*Task to carry out:* Rewrite the items below with every "dashed" changed to "broken" and all else unchanged, leaving out the pictures.

#### Data shown

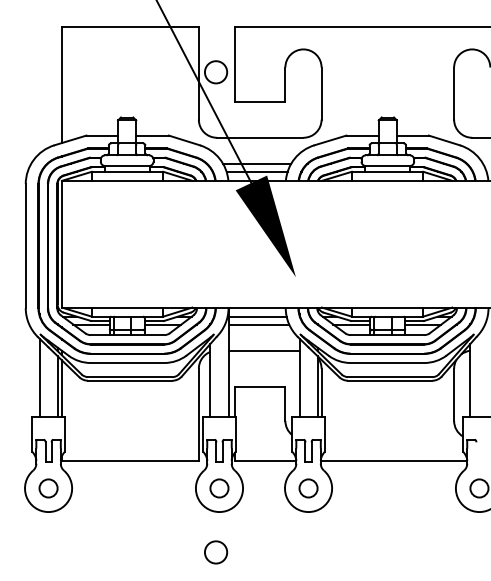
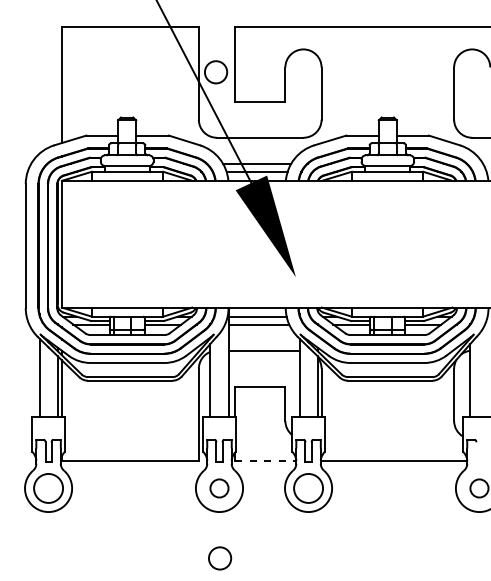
line at (265, 461): solid -> dashed
circle at (48, 488) diameter: 18 px -> 29 px
circle at (308, 488) diameter: 18 px -> 29 px
circle at (216, 552) position: (216, 552) -> (220, 558)
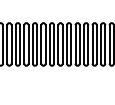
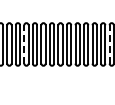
line at (24, 43): solid -> dashed
line at (109, 43): solid -> dashed
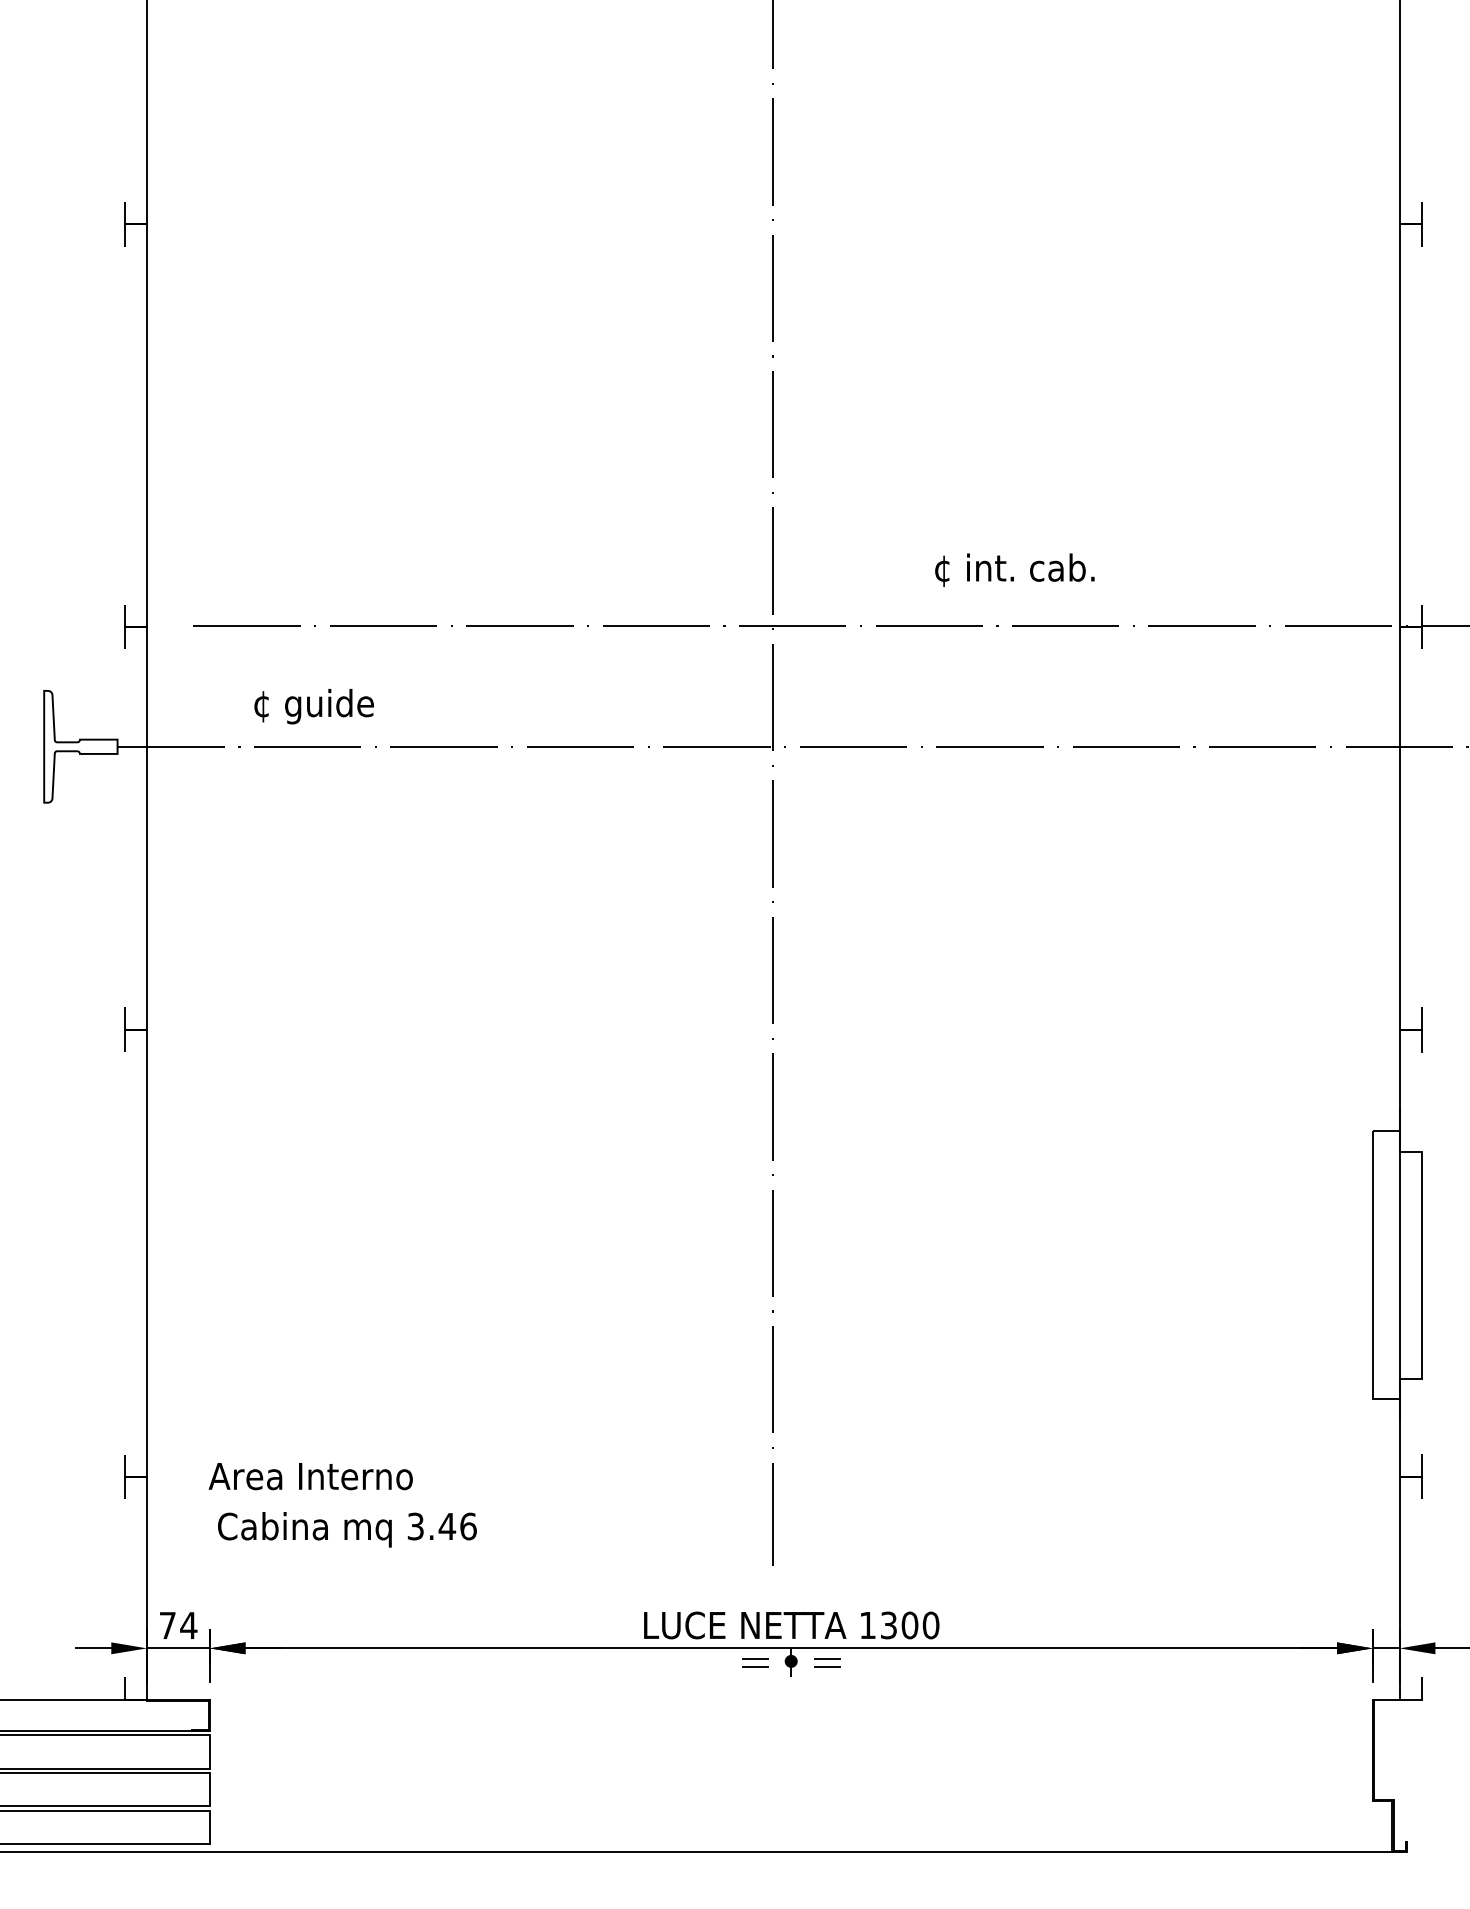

########

*Full response:*
line at (265, 461): solid -> broken
circle at (48, 488) diameter: 18 px -> 29 px
circle at (308, 488) diameter: 18 px -> 29 px
circle at (216, 552) position: (216, 552) -> (220, 558)
line at (24, 43): solid -> broken
line at (109, 43): solid -> broken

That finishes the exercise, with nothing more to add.